> _Required tasks_:
• 1. In the submission on the Driving Standards Agency, who conducted the practical qualifying exams and the check tests until a few years ago?
• 2. Continue the submission on the Driving Standards Agency from its last sentence.

> _Text segment_:

13.2 We request the Select Committee to recommend an
immediate investigation into the DSA pricing policy to ensure
that the public is not paying excessive amounts for driving tests.
14. ADI FEES
14.1 Each year the DSA publish their Annual Report and
Accounts. Each year the ADI section shows a surplus. As we understand
it ADI fees can not be used for any other purpose yet no redistribution
of over paid fees is ever made to ADIs, we wonder what the money
is used for.
14.2 We request the Select Committee to recommend an
immediate investigation into the DSA accounts to ensure that ADIs
are not paying excessive amounts for their registration.
15. ADI STANDARDS
15.1 To give driving instruction in a motor car for money
or monies worth a person must have their name entered into the
Register of Approved Driving Instructors maintained by the DSA.
To enter the register a person must pass a theory test and a three
part practical examination (the qualifying examinations). Once
on the ADI Register instructors must submit themselves to occasional
checks of their ability to give instruction (check tests).
15.2 Until a few years ago, the practical qualifying
exams and the check tests were conducted by a senior grade of
examiner called a Supervising Examiner. Then DSA decided that
they would provide specialist training to a selection of basic
grade driving examiners to allow them to conduct the practical
qualifying exams allowing the Supervising Examiners to concentrate
on check testing.
15.3 Accordingly, the number of Supervising Examiners
was allowed to fall as part of their work was going to be carried
out by other examiners. However, because of various factors, including
a lack of examiner recruitment by the DSA, the pressure to keep
ordinary driving test waiting times under control, together with
other non-statutory duties that the agency have taken on (see
below) most practical qualifying exams are being conducted by
an ever-decreasing number of Supervising Examiners.
15.4 This means that only a few check tests are being
conducted. It is reported that the DSA check test programme may
be as much as two years behind. Whilst few instructors like being
check tested we feel it is vital that these checks are carried
out if ADI standards are to be improved as set out in the Governments
Road Safety Strategy.
15.5 We request the Select Committee to recommend that
the DSA take immediate steps to recover the ADI check test programme
within six months.
16. ENFORCEMENT OF
16.1 Enforcement of the laws and regulations concerning
Driving Instruction is the responsibility of the Driving Standards
Agency. However, they sub-contract the work of evidence collection
and prosecution for those carrying out driving instruction illegally
to the Vehicle Inspectorate (VI). Very few prosecutions are ever
successfully brought against those giving instruction illegally
because the VI refuse to use agent provacateurs to trap
those instructing illegally. As one of the principal purposes
of the Register of Approved Driving Instructors is to protect
the public from unqualified tuition we fail to understand why
this form of evidence gathering, comon amongst trading standards
officers, can not be used to protect the public from unregistered
16.2 We request the Select Committee to recommend the
use of agent provocateurs by the Vehicle Inspectorate in
order to obtain evidence against those instructing illegally and
to protect the public from unregistered driving instructors.
17. DSA NON STATUTORY
17.1 Over the last few years, the DSA has ventured into
a number of non-statutory activities, in particular the testing
of taxi/private hire drivers and the monitoring of bus/coach drivers.
As we understand it any surpluses made from this commercial activity
are channelled into their schools programme (discussed below).

> _Stored data_:
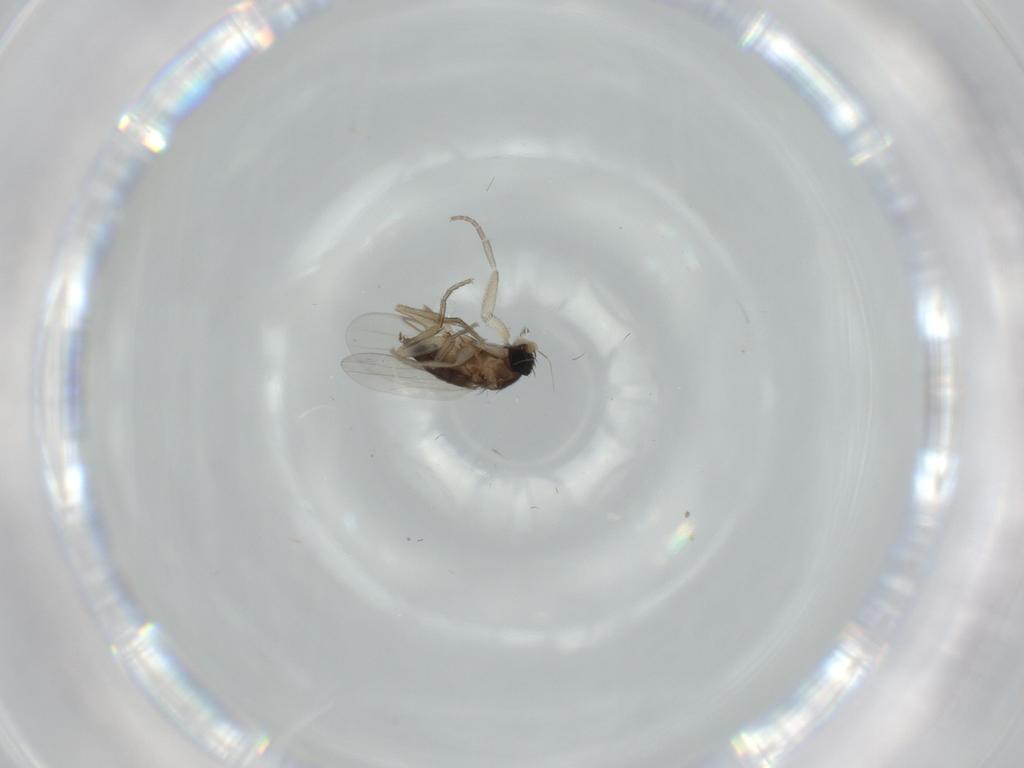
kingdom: Animalia
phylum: Arthropoda
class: Insecta
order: Diptera
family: Phoridae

> _Answers by task_:
• 1. A senior grade of examiner called a Supervising Examiner.

• 2.
MSA members have mixed feelings about the DSA venturing into this
field. Most would like to see the driving standards of these groups
improved, but not at the cost of ever increasing driving test
17.2 As we understand it the DSA are entering into commercial
contracts with a number of companies and these contracts have
built in service levels with penalty clauses. We feel this creates
a conflict of interest for the DSA in whether they prioritise
their statutory or commercial duties. If an examiner who was due
to undertake commercial activity on a particular day is off sick
will the DSA move an examiner from statutory duties to ensure
they do not incur a penalty under their commercial contract? If
this does happen, it will mean disappointed driving test candidates
and ever lengthening driving test waiting times. We have discussed
above the effect on ADI check testing of an examiner shortage,
we believe DSAs non statutory activities will increase the problems.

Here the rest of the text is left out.